Wish I hadn’t read this thread, so worried for my lovely 5 year old Dd and her future, the not being here to see if she’s ok is horrendous.

I don’t understand the opening post, why will the internet be gone in 5 years?

People are imagining that it won't be gone, it'll be unusable because every site in the world will be overrun with AI-generated spoof content.

That's patently not going to be the case, not least because the amount of computing resource required to do something like that would be exhorbitantly expensive, and there would be little point to it.

A more realistic concern would be that it will become even harder to get support from an actual human, because more and more companies will begin to use AI agents instead. Of course, that presupposes that the AI agents would be worse than the human agents...which, in my experience, is a rocky assumption.

NicCageisnotNickCave · 11/08/2023 16:06

I already have kids and it wouldn’t stop me having kids or warn my kids off having babies of their own.

But I do think AI is likely to kill off the human race before climate change gets us.

I guess I’m a cheerful pessimist. Expect the worst, hope for the best!

Namddf · 11/08/2023 16:14

ValleyoftheLilly · 11/08/2023 13:04

I’ve used ChatBot AI and it made some pretty serious basic mistakes. Simple maths for example. Misuse of language that changed the meaning significantly and in my field of expertise- when I set it tasks it doesn’t have all the learning through experience so it produces really basic, flat and incomplete information.

You can’t programme for ‘gut reactions’ and those nuances from human to human communication. You can’t programme creativity.

Why is this a threat to humanity?

SalviaDivinorum · 11/08/2023 16:15

RoseslnTheHospital · 11/08/2023 16:01

@SalviaDivinorum life is always precarious. I can't get with the doom and gloom and panic about the future. I agree that we may well see rapid change again, but humanity is flexible and adaptable and that change does not inevitably lead to dire outcomes.

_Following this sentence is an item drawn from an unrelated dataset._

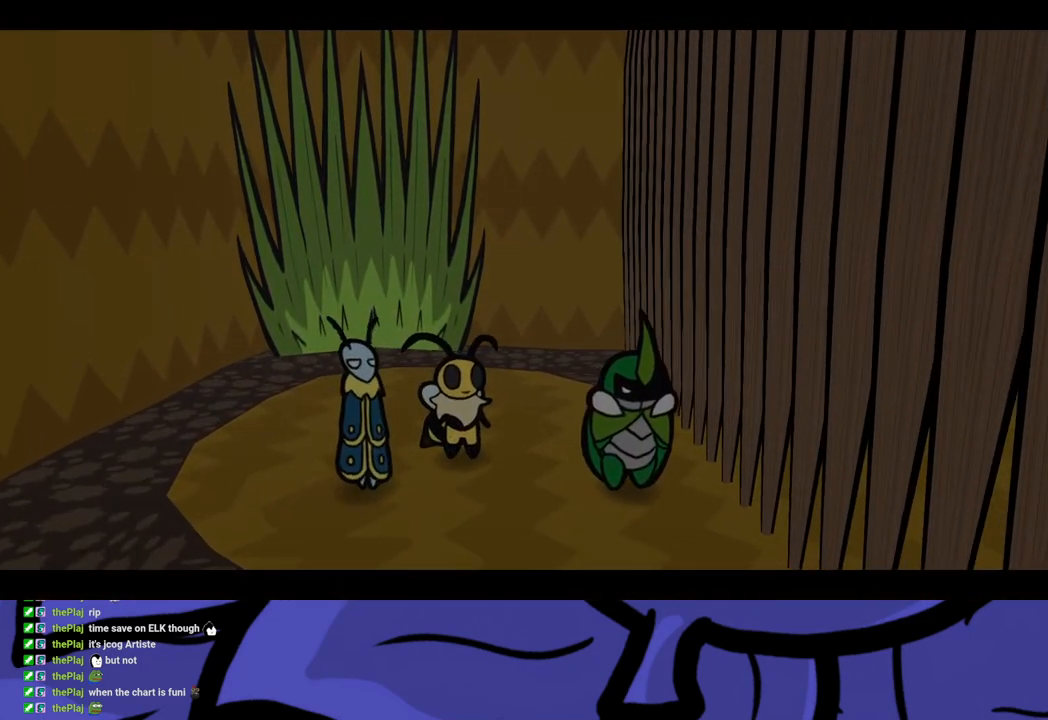
{"buttons": ["B"], "left_stick": "center", "events": []}
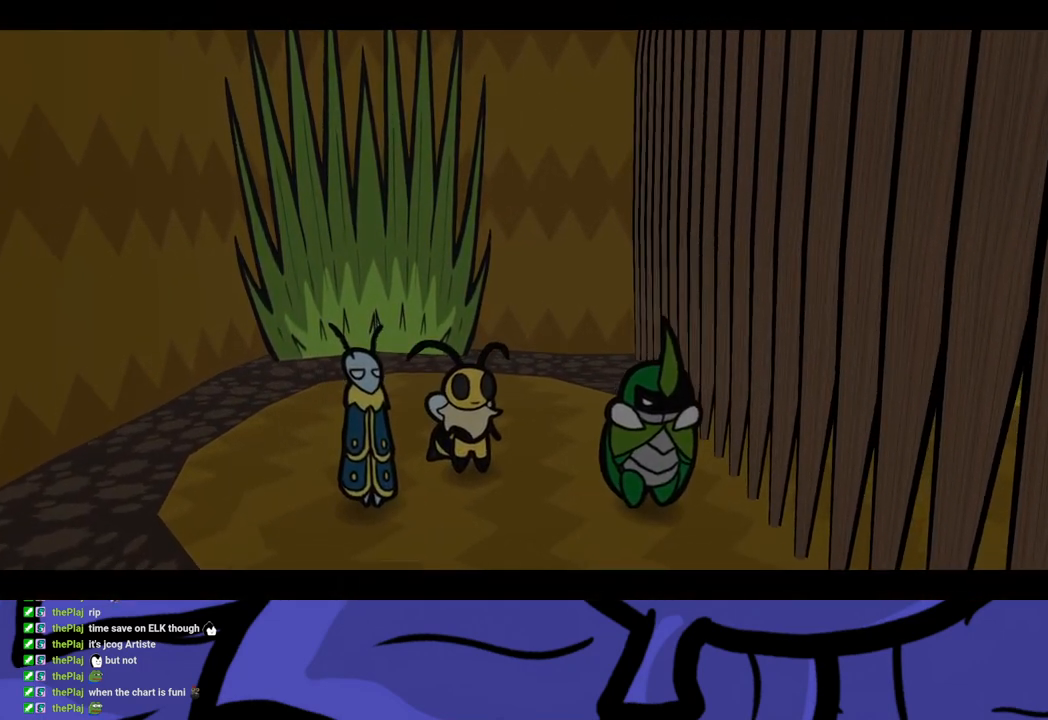
{"buttons": ["B"], "left_stick": "center", "events": []}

Individual humans nowadays are not the same as they were in the past. We are all far more dependent on "the system" than we ever were before.

Money barely exists - it's all virtual. If the banking system fails we are all wiped out financially.

Few have land or enough land to grow their own food let alone the knowledge and skills and the UK is not self-sufficient. Without supermarkets and the sophisticated delivery systems behind them most of the population would starve very quickly. There's enough fuss when they run out of tomatoes at a time of year when tomatoes wouldn't naturally be available.

Levels of strength, fitness, and sheer resilience are much lower. How many can walk 10 miles nowadays? We are not used to depending on our own efforts to keep us alive.

I am not hopeful for the future. We need a complete sea change in human behaviour and that just isn't going to happen. If there was any hope then companies like Temu and Shein would not be the successes they are. There have been mass extinctions in the past and there is no reason why humans are exempt.

BreatheAndFocus · 11/08/2023 16:16

I think climate change is more of a worry, but nobody can know the future. Assuming it will be bad is just what people have done through the ages with so many inventions. It’s doom-mongering.

Perhaps AI will bring benefits - nanobots to mend the body, for example?Perhaps in 10 years time or less, we’ll have discovered more about the universe and be able to use that to our advantage (eg understanding dark matter, finding an additional force)? Perhaps we’ll make alien contact and share wonderful tech and knowledge? Perhaps we’ll find a way to mend and preserve our climate and ecosystems? Perhaps these new discoveries will lead to a greater global community?

Who knows, but to not have children because of some hypothetical possible threat seems daft IMO. If we all thought like that, the human race would have died out centuries ago.